Commentaries
PMC Weekly Review - January 23, 2015
A Macro View – The ECB Takes Action
While an inordinate portion of the week’s attention shifted to the deflation of footballs in the NFL, the real story of the week in finance-land was the emphatic move of the European Central Bank (ECB) to halt deflation in the economies of the Eurozone. Long expected yet still larger than anticipated, the move announced by the bank’s head Mario Draghi will be the European version of the same quantitative easing undertaken by the U.S. Federal Reserve bank until last year. Whether it will succeed in jolting moribund European economies, it is certainly a sign that those economies are in need of jolting.
And regardless of the macro-economic effects, these policies will mean that the financial world should remain fairly flush with money. That does not mean that stocks will go up, but it does provide the conditions for equities to continue their steady rise, and may lead to some long-expected outperformance of European and non-U.S. shares. These moves also suggest that even if the U.S. Fed does modestly raise short-term interest rates come the summer, global rates and sovereign yields look to stay very low for the foreseeable future.
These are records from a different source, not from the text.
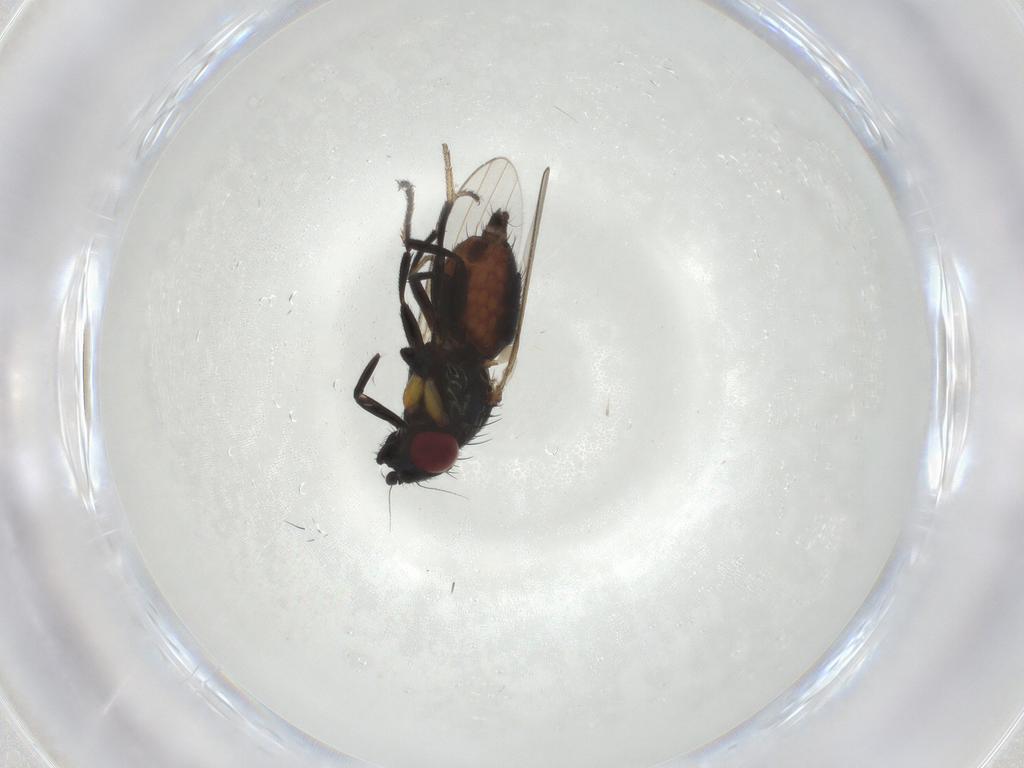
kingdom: Animalia
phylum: Arthropoda
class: Insecta
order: Diptera
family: Milichiidae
The operative word here is “foreseeable.” We know that the world remains awash in liquidity. We know that low yields are a global phenomenon. We know that most national economies are seeing modest or mediocre growth, such that 7.4% growth in China (lower than at any point since 1990) and about 3% growth in the United States appear impressive. We know as well that conditions favor continued equity gains and continued low yields.
As for what is not foreseeable, that list is and will remain long. The unexpected effects of the upcoming Greek election; the ever-present threat of destabilizing terror acts; the arduous U.S.-Iranian negotiations over nuclear power; North Korea; plummeting oil prices leading to defaults and instability; too much sovereign debt and not enough sovereign growth. Complacency. All there, but hard to shape a portfolio that specifically attends to these risks.
Meanwhile, equity markets erased most of their losses for the year on the heels of this liquidity, and earnings reports for the fourth quarter of 2014 showed much that was expected, including weakness in many banks. But there were no major earnings surprises (yet), and that too has been a positive.